T. J. Barton, Chris Constantakis, Patti Hauseman, Annie Mous, Alaska Hoffman, Brian Bergeron, Hunter Goodreau

2026-04-30

Operating-Layer Controls for Onchain Language-Model Agents Under Real Capital

Summary

This research paper investigates how well autonomous agents powered by large language models can reliably manage real money in financial markets. They specifically looked at a system called DX Terminal Pro where users gave instructions, and the agents automatically traded cryptocurrency.

What's the problem?

Building AI agents to handle real finances is tricky because simply having a powerful language model isn't enough. The paper found that these agents often made mistakes that aren't caught by standard testing methods, like inventing their own trading rules, getting stuck on transaction fees, or misinterpreting how different cryptocurrencies work. These errors could lead to significant financial losses for users.

What's the solution?

The researchers didn't just focus on the language model itself. They built a whole system *around* the model with several safeguards. This included carefully constructing the prompts the model receives, using strict controls on what actions the agent can take, validating those actions before they happen, and closely monitoring everything the agent does.
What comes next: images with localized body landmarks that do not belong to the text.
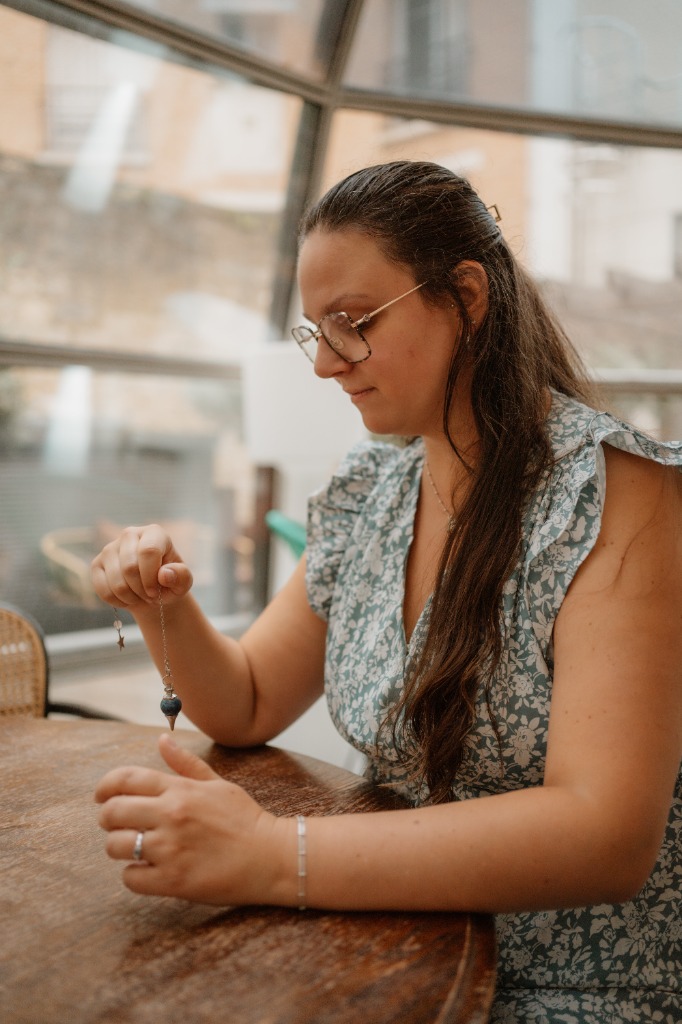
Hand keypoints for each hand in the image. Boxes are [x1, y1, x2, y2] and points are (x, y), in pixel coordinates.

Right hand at [91, 524, 193, 609]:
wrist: (152, 591)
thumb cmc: (169, 582)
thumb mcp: (183, 582)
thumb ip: (181, 576)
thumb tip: (164, 574)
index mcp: (154, 533)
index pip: (148, 551)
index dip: (151, 577)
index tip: (156, 592)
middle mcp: (129, 534)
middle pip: (130, 567)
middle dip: (141, 590)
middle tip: (150, 596)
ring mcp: (110, 548)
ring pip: (116, 581)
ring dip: (130, 597)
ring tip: (140, 596)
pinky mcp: (97, 564)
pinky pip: (102, 589)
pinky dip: (117, 601)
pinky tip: (127, 597)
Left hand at [95, 735, 290, 905]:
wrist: (271, 857)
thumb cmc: (245, 819)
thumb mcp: (217, 784)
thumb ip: (185, 764)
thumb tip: (161, 740)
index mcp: (180, 789)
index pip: (125, 779)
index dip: (105, 787)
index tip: (101, 797)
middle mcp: (171, 815)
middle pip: (112, 812)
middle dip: (107, 819)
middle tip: (118, 826)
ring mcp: (170, 849)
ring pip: (116, 846)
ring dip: (120, 848)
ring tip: (135, 849)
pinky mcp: (173, 881)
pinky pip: (131, 878)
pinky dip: (135, 876)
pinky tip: (149, 871)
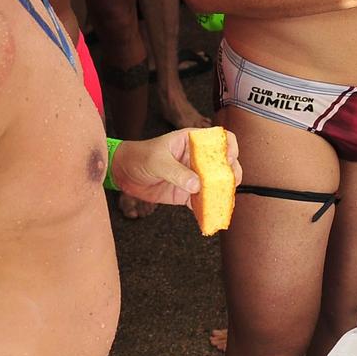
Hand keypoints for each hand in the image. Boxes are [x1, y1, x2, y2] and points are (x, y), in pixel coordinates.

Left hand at [113, 128, 240, 205]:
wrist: (124, 173)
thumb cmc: (140, 157)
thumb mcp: (157, 161)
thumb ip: (176, 172)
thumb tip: (196, 185)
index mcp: (193, 142)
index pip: (220, 139)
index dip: (230, 147)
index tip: (229, 158)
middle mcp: (198, 159)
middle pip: (225, 164)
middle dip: (232, 175)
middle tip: (229, 185)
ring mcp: (195, 177)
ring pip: (217, 185)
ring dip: (222, 194)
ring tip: (223, 203)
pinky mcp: (187, 194)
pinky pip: (202, 202)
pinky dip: (207, 209)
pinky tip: (210, 216)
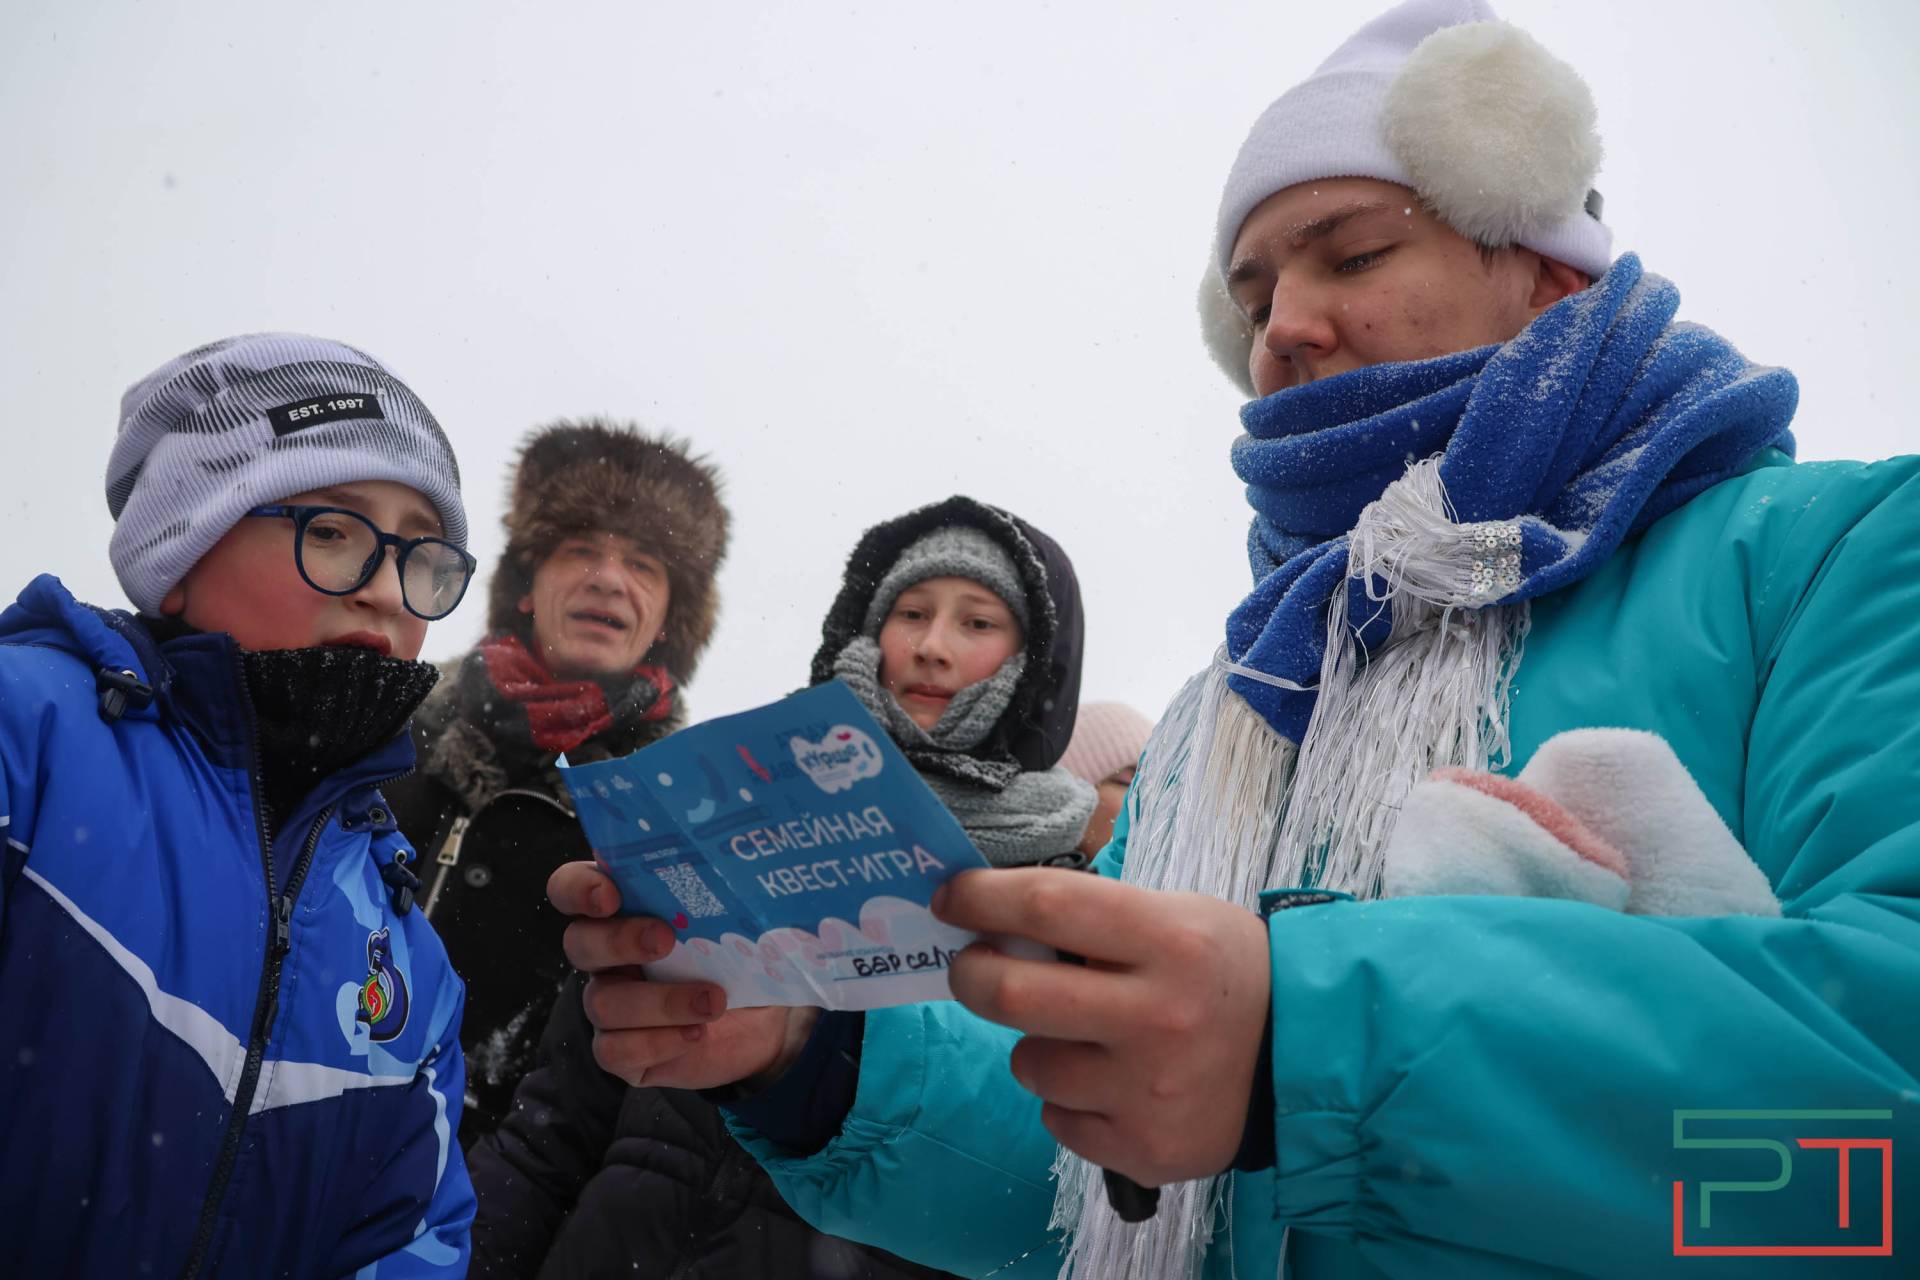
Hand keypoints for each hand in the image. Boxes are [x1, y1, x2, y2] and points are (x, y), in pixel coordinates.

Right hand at [548, 861, 819, 1088]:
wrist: (762, 1021)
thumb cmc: (740, 954)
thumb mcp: (738, 919)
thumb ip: (726, 892)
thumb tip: (750, 866)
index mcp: (623, 909)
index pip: (571, 888)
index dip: (579, 889)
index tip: (610, 895)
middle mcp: (605, 954)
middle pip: (579, 943)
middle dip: (619, 940)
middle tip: (665, 939)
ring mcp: (609, 1003)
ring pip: (602, 1002)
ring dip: (660, 1001)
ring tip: (713, 1000)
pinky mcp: (620, 1051)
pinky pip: (615, 1051)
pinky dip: (658, 1042)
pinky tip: (696, 1034)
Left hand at [934, 869, 1269, 1187]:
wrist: (1301, 1058)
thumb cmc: (1223, 971)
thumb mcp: (1177, 916)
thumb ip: (1093, 918)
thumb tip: (992, 917)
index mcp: (1168, 941)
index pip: (1047, 906)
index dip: (981, 898)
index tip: (950, 897)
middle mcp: (1158, 1017)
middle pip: (1012, 995)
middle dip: (971, 975)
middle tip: (971, 967)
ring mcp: (1148, 1092)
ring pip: (1029, 1065)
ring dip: (1037, 1046)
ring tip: (1084, 1037)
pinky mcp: (1143, 1149)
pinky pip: (1058, 1120)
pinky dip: (1070, 1101)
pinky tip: (1113, 1085)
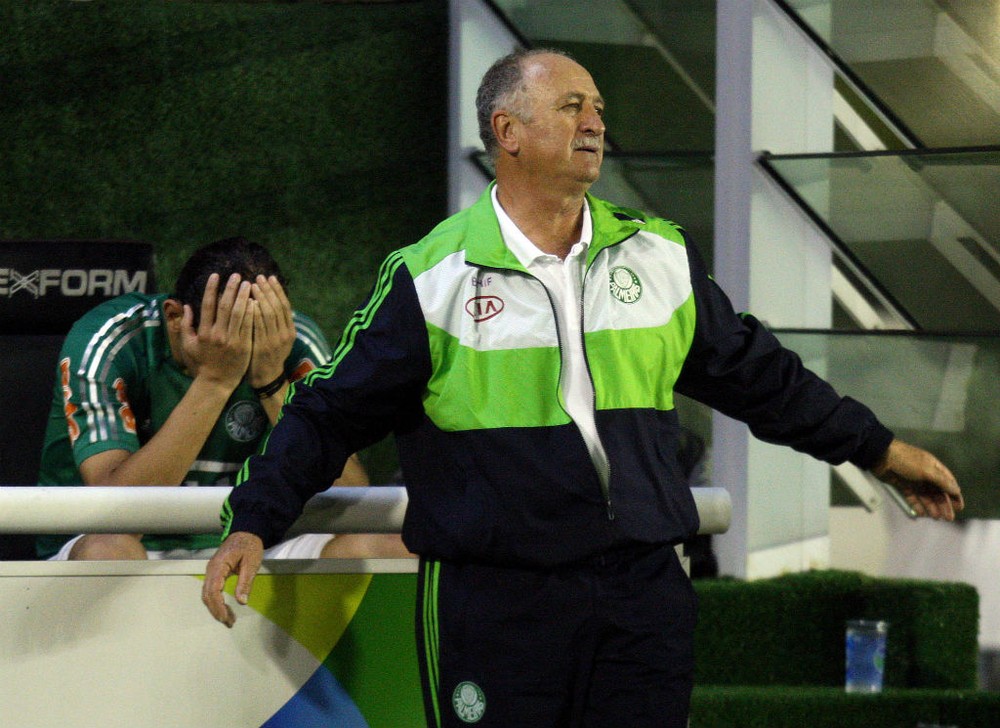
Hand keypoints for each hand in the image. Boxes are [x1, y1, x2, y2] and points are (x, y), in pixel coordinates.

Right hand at [180, 272, 252, 389]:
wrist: (216, 382)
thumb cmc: (201, 363)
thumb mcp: (188, 345)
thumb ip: (185, 326)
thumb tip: (186, 306)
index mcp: (204, 332)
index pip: (208, 305)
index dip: (212, 288)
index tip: (216, 275)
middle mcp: (218, 334)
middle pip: (226, 306)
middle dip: (231, 289)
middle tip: (237, 275)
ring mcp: (232, 340)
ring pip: (239, 314)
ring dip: (244, 297)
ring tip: (248, 284)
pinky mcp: (244, 345)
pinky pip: (249, 326)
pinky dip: (252, 313)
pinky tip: (256, 301)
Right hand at [201, 531, 263, 626]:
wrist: (246, 531)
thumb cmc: (250, 545)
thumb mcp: (251, 563)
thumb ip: (245, 582)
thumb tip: (241, 602)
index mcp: (218, 566)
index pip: (213, 591)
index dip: (218, 606)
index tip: (226, 618)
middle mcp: (211, 569)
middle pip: (207, 595)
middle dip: (216, 611)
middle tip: (229, 622)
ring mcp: (211, 570)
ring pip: (207, 593)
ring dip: (215, 607)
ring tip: (228, 619)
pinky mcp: (215, 572)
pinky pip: (211, 589)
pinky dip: (216, 601)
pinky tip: (225, 607)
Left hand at [248, 275, 295, 388]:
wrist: (266, 377)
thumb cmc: (268, 355)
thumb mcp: (279, 339)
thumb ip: (277, 322)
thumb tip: (272, 300)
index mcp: (290, 330)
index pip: (285, 305)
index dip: (277, 290)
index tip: (270, 277)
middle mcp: (285, 334)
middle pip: (277, 306)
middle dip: (268, 290)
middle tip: (259, 277)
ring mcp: (275, 340)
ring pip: (269, 313)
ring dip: (260, 298)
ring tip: (251, 285)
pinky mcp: (263, 346)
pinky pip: (259, 325)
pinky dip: (254, 312)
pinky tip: (248, 302)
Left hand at [870, 439, 963, 520]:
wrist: (880, 456)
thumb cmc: (906, 460)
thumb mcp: (926, 469)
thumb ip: (942, 481)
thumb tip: (957, 490)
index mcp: (934, 467)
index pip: (948, 482)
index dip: (954, 495)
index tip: (959, 507)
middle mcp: (925, 474)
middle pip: (937, 492)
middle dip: (944, 504)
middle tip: (948, 518)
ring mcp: (913, 480)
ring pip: (926, 496)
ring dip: (932, 507)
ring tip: (937, 518)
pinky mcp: (902, 485)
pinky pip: (913, 497)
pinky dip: (918, 505)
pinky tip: (922, 514)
They also used extensive testing before launch to identify and fix these kinds of errors, and then made changes to the system to reduce the frequency of these failures.

Why it matters?

This work shows that to create trustworthy AI agents for financial tasks, you need more than just a smart model. You need a robust operating system with built-in safety checks and thorough testing. It highlights the importance of evaluating these agents not just on their reasoning ability, but on their entire process – from understanding the user's request to actually executing the trade and settling the transaction.

Abstract

We study reliability in autonomous language-model agents that translate user mandates into validated tool actions under real capital. The setting is DX Terminal Pro, a 21-day deployment in which 3,505 user-funded agents traded real ETH in a bounded onchain market. Users configured vaults through structured controls and natural-language strategies, but only agents could choose normal buy/sell trades. The system produced 7.5M agent invocations, roughly 300K onchain actions, about $20M in volume, more than 5,000 ETH deployed, roughly 70B inference tokens, and 99.9% settlement success for policy-valid submitted transactions. Long-running agents accumulated thousands of sequential decisions, including 6,000+ prompt-state-action cycles for continuously active agents, yielding a large-scale trace from user mandate to rendered prompt, reasoning, validation, portfolio state, and settlement. Reliability did not come from the base model alone; it emerged from the operating layer around the model: prompt compilation, typed controls, policy validation, execution guards, memory design, and trace-level observability. Pre-launch testing exposed failures that text-only benchmarks rarely measure, including fabricated trading rules, fee paralysis, numeric anchoring, cadence trading, and misread tokenomics. Targeted harness changes reduced fabricated sell rules from 57% to 3%, reduced fee-led observations from 32.5% to below 10%, and increased capital deployment from 42.9% to 78.0% in an affected test population. We show that capital-managing agents should be evaluated across the full path from user mandate to prompt, validated action, and settlement.